Start of Provided passage
The second thing you’ll want to do is check your link profile.
You can use several different tools for this.
One of my favorites is SEMrush.
The only issue is that the free, basic version is a little limited for analyzing backlinks.
However, the paid version offers all the data you could possibly need.
There’s also Moz’s Open Site Explorer.
It will provide you with some pretty solid information so you can see who’s linking to your site and tell if there are any problems.
Here’s what you do.
First type in your URL:
Click on “Search:”
Look for the “Inbound Links” section.
Click on “all pages” under “Link Source:”
Then click on “only external:”
This ensures you’re only seeing inbound links from external sites as opposed to internal links coming from within your site.
Here are some of the results I got:
These all look good.
Social Media Examiner, Backlinko, The Content Marketing Institute and Buffer are all high-quality sites relevant to Quick Sprout.
But if I see anything questionable (e.g., low-quality and/or irrelevant sites), I would want to investigate further.
Let’s say you’ve spotted less-than-ideal links.
What do you do?
Disavowing problem links
If you find you’ve got links from questionable sites, your best bet is to disavow them.
This is somewhat of an involved process if you’ve never done it before, so I can’t adequately cover it here.
End of Provided passage
Start of Material provided
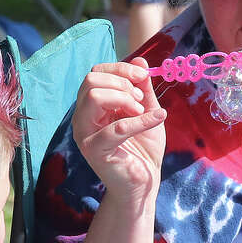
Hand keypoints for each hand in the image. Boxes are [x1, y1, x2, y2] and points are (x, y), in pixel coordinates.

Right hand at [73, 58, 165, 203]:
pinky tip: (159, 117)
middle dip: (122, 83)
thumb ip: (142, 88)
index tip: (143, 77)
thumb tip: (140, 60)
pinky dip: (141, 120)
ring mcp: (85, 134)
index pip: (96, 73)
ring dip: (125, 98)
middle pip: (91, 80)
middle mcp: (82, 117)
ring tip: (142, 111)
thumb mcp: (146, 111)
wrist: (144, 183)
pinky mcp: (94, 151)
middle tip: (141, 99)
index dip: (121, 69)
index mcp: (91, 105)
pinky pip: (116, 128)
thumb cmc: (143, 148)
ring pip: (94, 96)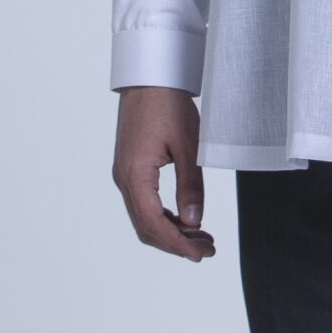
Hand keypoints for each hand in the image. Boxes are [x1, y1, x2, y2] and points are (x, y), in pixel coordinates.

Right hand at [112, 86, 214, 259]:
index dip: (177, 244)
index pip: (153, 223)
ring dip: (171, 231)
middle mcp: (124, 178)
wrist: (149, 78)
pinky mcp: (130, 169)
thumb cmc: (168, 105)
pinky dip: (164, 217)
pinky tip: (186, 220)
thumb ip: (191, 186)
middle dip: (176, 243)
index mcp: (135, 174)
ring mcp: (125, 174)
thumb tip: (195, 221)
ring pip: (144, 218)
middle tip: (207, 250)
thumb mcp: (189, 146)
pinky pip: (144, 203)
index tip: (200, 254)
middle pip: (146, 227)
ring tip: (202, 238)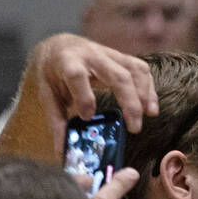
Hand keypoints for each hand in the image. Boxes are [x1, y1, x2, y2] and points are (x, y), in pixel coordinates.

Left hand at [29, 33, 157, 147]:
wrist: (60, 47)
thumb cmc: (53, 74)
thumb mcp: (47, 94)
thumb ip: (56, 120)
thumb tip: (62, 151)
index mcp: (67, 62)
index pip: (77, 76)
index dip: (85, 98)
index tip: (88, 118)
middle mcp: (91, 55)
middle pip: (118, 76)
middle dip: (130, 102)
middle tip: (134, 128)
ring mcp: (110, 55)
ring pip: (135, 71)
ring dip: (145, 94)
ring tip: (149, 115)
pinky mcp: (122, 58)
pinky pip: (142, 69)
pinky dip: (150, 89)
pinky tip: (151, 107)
End of Material provided
Start of Material provided
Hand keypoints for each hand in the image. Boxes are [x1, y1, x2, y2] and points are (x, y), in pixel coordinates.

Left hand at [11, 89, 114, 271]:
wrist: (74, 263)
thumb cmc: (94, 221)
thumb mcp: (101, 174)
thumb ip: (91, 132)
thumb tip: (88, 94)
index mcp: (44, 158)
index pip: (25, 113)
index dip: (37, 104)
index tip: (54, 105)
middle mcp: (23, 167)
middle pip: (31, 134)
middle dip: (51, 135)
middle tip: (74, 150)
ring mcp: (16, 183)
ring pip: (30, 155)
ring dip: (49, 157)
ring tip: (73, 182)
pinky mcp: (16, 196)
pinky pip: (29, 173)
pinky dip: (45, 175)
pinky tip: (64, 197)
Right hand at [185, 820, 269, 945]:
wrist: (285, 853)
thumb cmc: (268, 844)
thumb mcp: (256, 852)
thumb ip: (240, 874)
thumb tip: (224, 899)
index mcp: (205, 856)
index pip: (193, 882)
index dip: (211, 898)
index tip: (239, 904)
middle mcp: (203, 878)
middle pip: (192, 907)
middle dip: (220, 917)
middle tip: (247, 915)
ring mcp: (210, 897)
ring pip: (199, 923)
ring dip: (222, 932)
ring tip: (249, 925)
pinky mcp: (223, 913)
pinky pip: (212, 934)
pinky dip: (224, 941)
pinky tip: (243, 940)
End of Material provided
Start of Material provided
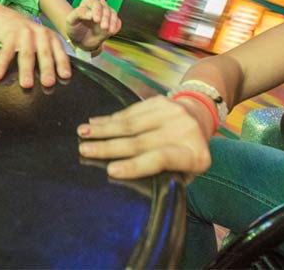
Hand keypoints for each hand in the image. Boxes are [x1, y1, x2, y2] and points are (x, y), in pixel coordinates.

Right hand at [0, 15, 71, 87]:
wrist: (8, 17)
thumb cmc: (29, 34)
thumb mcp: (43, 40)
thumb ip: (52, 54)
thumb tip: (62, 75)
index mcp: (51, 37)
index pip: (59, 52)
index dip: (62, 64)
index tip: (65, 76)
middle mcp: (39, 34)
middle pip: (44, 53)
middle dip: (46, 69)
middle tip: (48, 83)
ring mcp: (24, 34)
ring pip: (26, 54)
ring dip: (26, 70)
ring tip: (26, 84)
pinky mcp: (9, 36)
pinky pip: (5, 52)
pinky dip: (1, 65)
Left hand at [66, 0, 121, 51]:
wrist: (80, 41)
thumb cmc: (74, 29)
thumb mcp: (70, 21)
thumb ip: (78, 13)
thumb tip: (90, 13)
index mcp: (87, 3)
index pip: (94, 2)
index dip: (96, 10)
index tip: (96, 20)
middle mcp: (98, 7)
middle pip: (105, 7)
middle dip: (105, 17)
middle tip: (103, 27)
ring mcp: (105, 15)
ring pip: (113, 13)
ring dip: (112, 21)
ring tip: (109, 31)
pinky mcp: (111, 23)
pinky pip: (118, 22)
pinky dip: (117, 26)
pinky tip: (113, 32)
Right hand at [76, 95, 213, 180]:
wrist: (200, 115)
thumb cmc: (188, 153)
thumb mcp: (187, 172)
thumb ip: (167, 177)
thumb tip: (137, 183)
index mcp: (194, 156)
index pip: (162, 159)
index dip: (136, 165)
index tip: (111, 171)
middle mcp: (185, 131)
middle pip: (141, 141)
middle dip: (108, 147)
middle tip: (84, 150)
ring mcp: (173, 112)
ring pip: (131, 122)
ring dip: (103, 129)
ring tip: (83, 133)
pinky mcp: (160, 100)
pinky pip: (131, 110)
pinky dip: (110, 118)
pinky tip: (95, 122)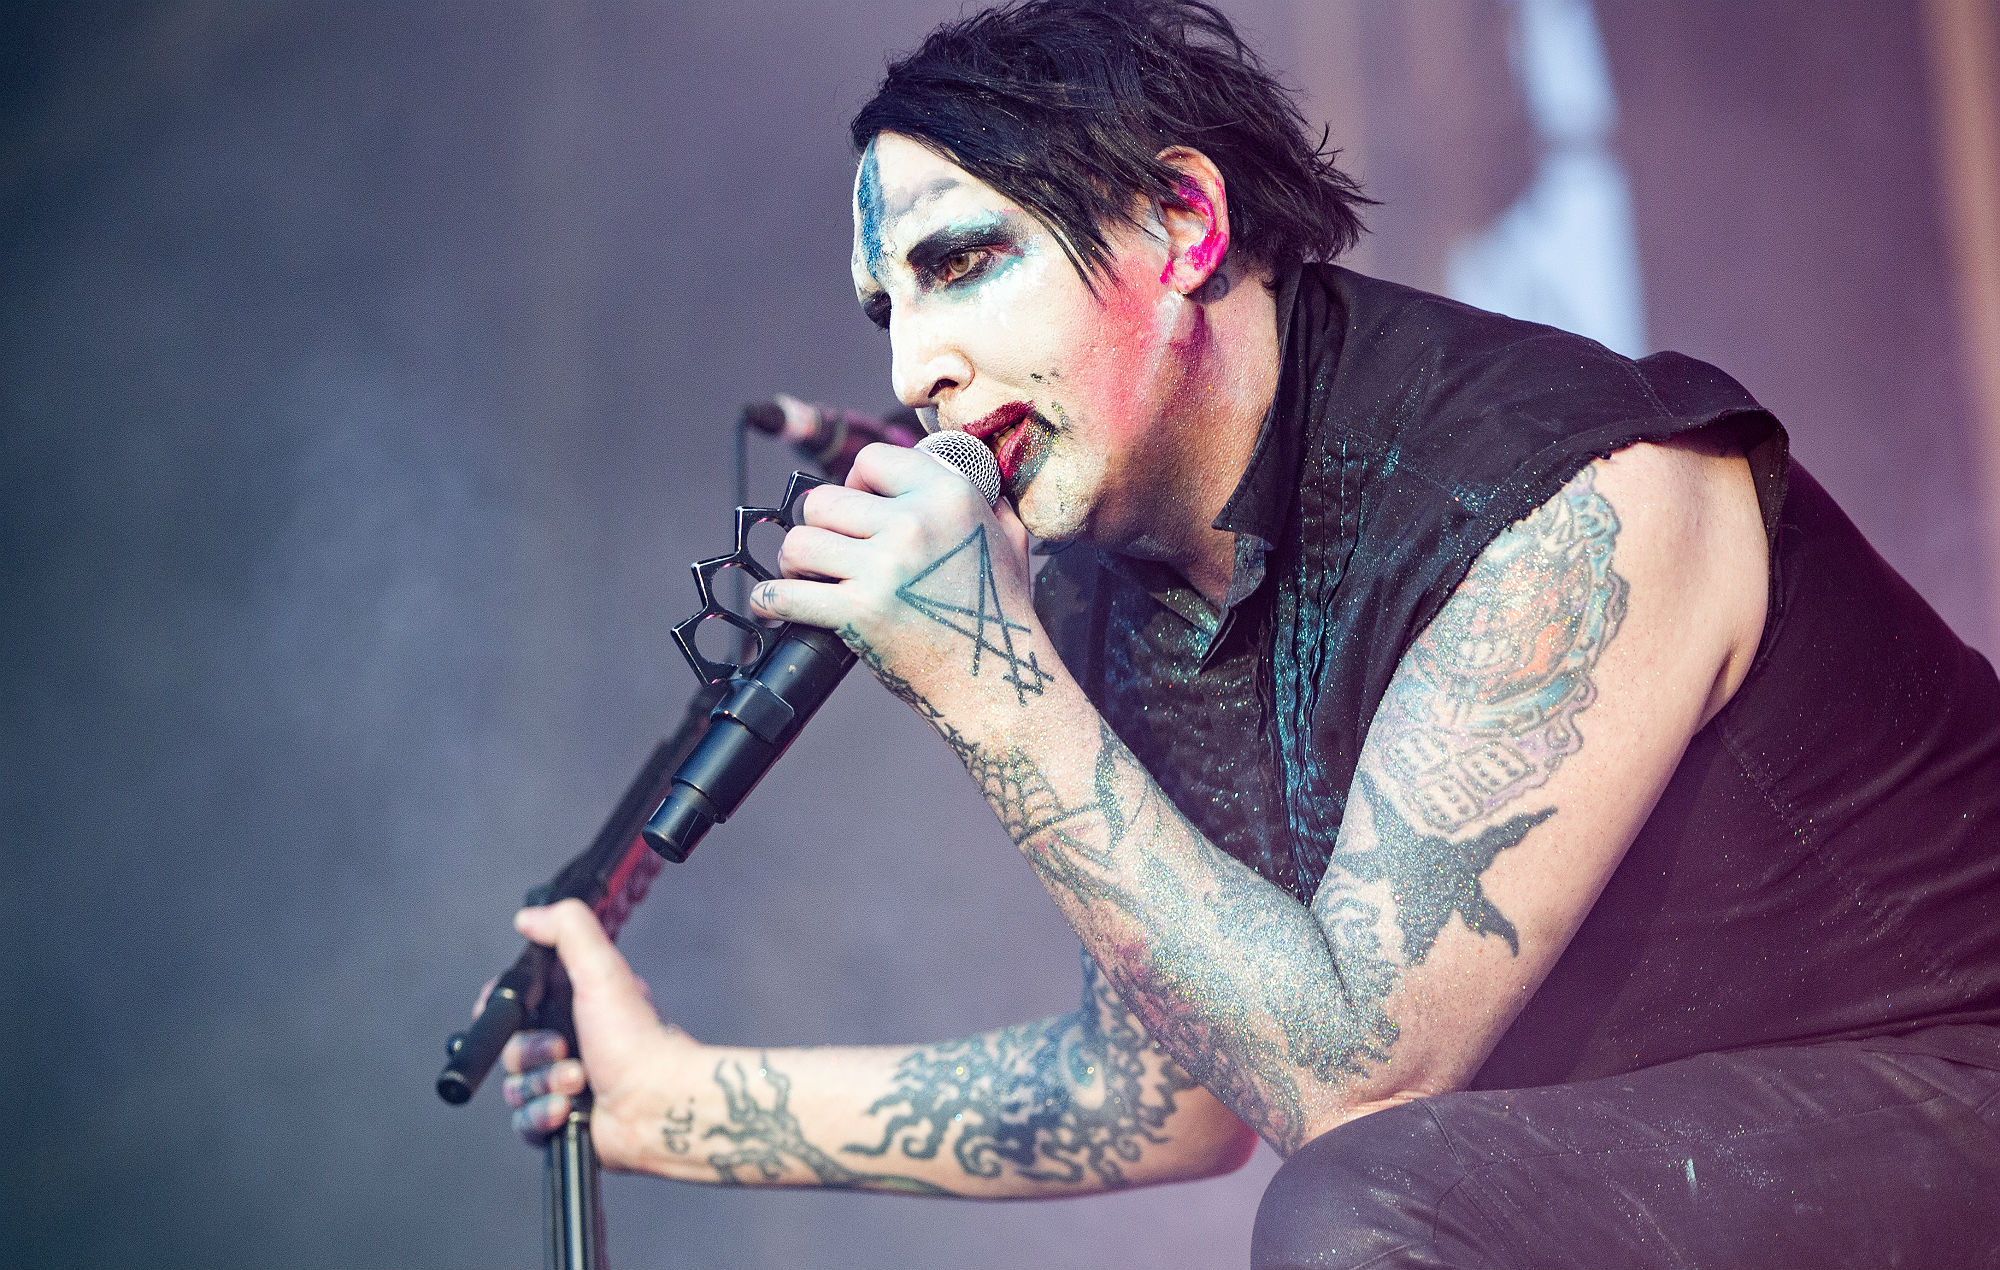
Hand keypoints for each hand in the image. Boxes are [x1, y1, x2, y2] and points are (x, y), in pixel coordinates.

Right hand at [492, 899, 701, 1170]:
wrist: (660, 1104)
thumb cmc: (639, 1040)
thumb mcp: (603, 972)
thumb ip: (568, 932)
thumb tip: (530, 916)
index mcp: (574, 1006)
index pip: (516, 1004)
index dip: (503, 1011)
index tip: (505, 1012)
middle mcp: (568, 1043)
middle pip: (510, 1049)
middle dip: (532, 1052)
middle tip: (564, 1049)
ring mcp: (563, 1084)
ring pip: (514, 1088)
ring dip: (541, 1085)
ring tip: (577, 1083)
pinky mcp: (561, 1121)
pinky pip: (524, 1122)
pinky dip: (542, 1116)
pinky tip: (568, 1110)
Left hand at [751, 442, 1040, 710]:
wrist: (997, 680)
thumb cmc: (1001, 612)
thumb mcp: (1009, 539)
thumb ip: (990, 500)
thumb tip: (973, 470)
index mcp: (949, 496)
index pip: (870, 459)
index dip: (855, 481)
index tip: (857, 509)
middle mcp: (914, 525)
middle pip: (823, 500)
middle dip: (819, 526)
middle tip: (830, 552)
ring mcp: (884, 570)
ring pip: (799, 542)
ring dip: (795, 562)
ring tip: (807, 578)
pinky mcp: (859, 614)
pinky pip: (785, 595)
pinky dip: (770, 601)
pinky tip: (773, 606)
End of Material provided
Work item A: From the link profile passage above, print the part that opens with the words containing "This ensures you’re" and closes with "to Quick Sprout.".
Work item B:
Answer these questions using the link profile passage above:
(i) Which tool does the passage name as one of the writer's favorites?
(ii) After clicking "all pages" under "Link Source," what should you click next?
(iii) What is the best bet for links from questionable sites?

Your response A:
This ensures you’re only seeing inbound links from external sites as opposed to internal links coming from within your site.
Here are some of the results I got:
These all look good.
Social Media Examiner, Backlinko, The Content Marketing Institute and Buffer are all high-quality sites relevant to Quick Sprout.

Your response B:
(i) SEMrush.
(ii) "only external."
(iii) Disavow them.